这些毫无逻辑的醉话,混合着她灼热的呼吸和身上浓烈的酒气与香气,构成了一种极其暧昧又危险的氛围。

她不再是可以讲理、可以抗衡的对手,而是一个散发着浓郁女性魅力、亟待被照顾和安抚的、诱人而不自知的尤物。

此刻的欧阳韵蕾,就像一朵被夜雨打湿的、极致绽放的红色玫瑰,花瓣上沾着露珠,娇艳欲滴,香气馥郁,却失去了所有的尖刺,只剩下任人采撷的柔软与诱惑。
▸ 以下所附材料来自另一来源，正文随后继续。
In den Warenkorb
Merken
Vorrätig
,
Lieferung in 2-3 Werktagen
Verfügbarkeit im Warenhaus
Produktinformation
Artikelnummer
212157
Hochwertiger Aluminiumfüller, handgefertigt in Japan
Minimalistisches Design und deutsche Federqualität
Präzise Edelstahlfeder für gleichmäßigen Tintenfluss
这种毫无防备的美,对于近距离接触她的凌默而言,构成了比清醒时更加强大和直接的冲击,考验着他的理智与定力。

两人合力搀扶着欧阳韵蕾,艰难地走向电梯。

欧阳韵蕾几乎将全身重量都压在凌默身上,柔软的躯体和不经意的摩擦让凌默必须全神贯注才能稳住步伐。

苏青青在一旁尽力扶着欧阳韵蕾的另一只胳膊,减轻凌默的负担,脸上带着歉意和感激:

“凌默,真的麻烦你了。”

她轻声说着,语气里充满了依赖,“本来欧阳打电话给我时,听着还有点神智,说应酬喝得有点多,怕自己开不了车,让我去接她一下。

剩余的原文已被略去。